• _Assignment_
All that is wanted is an exact copy of the line containing "pancreatic cancer stained" and the lines after it, through the end of the records.

..............................

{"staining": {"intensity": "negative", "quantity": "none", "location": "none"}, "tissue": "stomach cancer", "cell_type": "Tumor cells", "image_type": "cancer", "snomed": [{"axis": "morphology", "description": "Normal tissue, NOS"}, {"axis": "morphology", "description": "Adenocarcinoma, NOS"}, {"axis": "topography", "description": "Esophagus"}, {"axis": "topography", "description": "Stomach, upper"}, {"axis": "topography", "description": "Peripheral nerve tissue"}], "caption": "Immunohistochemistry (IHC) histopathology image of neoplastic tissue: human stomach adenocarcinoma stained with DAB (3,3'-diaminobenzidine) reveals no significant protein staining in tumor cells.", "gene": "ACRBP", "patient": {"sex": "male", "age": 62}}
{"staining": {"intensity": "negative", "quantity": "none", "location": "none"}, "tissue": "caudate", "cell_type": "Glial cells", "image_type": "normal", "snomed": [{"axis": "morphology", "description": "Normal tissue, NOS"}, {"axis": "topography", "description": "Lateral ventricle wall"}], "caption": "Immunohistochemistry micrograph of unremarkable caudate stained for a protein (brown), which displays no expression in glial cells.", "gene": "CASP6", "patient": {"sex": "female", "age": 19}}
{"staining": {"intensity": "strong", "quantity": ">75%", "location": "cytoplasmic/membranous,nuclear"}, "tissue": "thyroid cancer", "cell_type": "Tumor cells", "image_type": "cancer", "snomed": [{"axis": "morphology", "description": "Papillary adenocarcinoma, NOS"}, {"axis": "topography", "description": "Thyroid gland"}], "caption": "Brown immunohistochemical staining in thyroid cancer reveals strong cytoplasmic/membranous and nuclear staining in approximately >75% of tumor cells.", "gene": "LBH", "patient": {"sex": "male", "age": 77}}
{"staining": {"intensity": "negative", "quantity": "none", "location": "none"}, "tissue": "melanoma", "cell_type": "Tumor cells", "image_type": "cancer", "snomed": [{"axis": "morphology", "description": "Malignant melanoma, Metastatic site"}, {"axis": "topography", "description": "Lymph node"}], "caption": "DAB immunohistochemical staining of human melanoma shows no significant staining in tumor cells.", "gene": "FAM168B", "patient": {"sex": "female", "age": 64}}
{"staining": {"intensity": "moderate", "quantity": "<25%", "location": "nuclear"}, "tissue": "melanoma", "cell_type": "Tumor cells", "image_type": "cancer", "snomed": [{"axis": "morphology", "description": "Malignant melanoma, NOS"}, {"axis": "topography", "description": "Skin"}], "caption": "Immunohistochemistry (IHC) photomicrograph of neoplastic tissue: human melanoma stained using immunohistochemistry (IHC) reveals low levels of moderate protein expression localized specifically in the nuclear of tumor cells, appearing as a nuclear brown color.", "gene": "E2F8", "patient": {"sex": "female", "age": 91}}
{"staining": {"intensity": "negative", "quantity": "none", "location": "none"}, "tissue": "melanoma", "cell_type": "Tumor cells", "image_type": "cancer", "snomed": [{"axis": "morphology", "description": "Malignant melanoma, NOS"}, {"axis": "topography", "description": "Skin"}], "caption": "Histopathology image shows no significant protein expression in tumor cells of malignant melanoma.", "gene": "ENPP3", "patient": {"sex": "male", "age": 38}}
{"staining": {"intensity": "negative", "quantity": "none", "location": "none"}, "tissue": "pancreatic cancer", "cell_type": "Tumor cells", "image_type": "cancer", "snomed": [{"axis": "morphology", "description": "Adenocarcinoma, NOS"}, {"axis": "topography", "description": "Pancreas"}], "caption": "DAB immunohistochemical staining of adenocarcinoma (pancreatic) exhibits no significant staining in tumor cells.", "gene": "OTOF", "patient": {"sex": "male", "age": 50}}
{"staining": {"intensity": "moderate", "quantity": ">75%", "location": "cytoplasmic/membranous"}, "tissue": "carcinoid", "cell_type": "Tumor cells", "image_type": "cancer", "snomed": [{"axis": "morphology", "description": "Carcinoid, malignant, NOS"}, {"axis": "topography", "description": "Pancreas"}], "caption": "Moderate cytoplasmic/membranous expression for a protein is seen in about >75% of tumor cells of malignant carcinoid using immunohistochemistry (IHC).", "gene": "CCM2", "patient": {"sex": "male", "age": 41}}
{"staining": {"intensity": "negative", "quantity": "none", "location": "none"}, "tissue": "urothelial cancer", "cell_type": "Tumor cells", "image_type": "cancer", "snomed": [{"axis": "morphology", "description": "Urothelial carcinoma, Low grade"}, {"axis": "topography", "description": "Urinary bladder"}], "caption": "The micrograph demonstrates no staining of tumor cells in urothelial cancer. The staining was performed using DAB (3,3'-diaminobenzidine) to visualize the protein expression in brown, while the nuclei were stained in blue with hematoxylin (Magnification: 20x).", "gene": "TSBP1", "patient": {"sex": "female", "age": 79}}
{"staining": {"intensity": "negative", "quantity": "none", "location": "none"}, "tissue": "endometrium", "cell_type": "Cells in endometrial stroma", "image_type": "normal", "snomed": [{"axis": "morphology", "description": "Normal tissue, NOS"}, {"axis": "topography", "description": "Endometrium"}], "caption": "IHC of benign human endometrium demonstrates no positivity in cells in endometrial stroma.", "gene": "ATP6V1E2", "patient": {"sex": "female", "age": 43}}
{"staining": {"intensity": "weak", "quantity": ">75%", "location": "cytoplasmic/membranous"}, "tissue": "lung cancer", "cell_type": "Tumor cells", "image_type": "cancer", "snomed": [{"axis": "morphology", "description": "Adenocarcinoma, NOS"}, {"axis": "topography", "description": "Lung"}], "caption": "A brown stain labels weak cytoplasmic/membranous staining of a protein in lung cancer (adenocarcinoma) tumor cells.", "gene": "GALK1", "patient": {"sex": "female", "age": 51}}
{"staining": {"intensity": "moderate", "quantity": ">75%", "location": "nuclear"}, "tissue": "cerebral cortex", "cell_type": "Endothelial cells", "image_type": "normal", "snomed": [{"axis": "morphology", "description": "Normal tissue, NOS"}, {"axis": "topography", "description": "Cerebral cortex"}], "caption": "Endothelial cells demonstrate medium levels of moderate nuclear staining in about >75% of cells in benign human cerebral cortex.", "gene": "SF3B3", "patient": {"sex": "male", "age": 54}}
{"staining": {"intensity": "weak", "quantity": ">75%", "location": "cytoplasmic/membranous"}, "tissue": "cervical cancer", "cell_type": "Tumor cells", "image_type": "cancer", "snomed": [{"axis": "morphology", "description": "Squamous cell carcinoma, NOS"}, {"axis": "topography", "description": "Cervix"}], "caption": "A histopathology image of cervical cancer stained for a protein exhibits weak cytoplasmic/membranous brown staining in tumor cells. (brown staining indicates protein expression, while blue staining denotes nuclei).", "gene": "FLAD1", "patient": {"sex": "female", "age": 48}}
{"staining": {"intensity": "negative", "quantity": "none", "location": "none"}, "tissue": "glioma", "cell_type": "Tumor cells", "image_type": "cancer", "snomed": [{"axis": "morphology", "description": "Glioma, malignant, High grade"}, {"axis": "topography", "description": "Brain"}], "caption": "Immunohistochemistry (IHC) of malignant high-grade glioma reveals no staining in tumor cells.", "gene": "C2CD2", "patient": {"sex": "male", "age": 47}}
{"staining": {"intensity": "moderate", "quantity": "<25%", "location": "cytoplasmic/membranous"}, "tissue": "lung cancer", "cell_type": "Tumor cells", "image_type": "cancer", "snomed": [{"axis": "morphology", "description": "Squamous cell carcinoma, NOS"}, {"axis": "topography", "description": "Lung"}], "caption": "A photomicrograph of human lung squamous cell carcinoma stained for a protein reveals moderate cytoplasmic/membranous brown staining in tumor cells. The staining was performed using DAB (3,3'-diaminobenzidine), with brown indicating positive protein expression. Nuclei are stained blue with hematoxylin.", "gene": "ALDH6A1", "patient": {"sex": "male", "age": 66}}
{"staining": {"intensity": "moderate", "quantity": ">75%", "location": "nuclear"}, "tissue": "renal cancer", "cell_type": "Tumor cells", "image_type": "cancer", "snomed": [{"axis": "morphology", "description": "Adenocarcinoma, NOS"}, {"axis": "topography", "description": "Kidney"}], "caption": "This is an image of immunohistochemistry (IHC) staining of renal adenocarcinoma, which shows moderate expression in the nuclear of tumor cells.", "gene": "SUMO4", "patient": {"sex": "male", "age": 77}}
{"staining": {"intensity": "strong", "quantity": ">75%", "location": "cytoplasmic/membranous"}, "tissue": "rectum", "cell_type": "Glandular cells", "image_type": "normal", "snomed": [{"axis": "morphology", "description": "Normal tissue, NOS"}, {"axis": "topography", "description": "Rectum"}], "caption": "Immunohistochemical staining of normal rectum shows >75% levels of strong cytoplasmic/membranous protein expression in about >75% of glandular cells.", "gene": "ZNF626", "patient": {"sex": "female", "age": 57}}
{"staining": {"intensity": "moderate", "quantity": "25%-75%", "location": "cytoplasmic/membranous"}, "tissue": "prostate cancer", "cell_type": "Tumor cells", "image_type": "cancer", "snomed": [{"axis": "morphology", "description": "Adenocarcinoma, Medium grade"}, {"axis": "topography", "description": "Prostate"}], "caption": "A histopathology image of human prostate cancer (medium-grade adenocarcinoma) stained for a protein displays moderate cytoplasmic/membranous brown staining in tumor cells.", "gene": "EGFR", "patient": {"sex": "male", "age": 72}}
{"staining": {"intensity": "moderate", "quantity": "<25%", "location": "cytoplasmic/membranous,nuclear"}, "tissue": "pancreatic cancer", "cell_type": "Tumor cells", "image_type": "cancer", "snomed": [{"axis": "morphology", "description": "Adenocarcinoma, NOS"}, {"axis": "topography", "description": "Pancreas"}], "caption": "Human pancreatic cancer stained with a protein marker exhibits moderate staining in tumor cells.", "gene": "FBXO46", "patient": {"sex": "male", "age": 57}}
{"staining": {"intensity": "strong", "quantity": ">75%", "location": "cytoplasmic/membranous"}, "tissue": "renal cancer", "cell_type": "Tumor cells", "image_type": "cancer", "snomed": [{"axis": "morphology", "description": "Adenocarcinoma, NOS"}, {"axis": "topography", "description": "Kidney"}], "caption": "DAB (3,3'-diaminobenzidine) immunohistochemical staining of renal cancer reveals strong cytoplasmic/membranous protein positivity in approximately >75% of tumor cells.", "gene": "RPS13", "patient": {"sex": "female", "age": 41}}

..............................

• _Reply_
{"staining": {"intensity": "moderate", "quantity": "<25%", "location": "cytoplasmic/membranous,nuclear"}, "tissue": "pancreatic cancer", "cell_type": "Tumor cells", "image_type": "cancer", "snomed": [{"axis": "morphology", "description": "Adenocarcinoma, NOS"}, {"axis": "topography", "description": "Pancreas"}], "caption": "Human pancreatic cancer stained with a protein marker exhibits moderate staining in tumor cells.", "gene": "FBXO46", "patient": {"sex": "male", "age": 57}}
{"staining": {"intensity": "strong", "quantity": ">75%", "location": "cytoplasmic/membranous"}, "tissue": "renal cancer", "cell_type": "Tumor cells", "image_type": "cancer", "snomed": [{"axis": "morphology", "description": "Adenocarcinoma, NOS"}, {"axis": "topography", "description": "Kidney"}], "caption": "DAB (3,3'-diaminobenzidine) immunohistochemical staining of renal cancer reveals strong cytoplasmic/membranous protein positivity in approximately >75% of tumor cells.", "gene": "RPS13", "patient": {"sex": "female", "age": 41}}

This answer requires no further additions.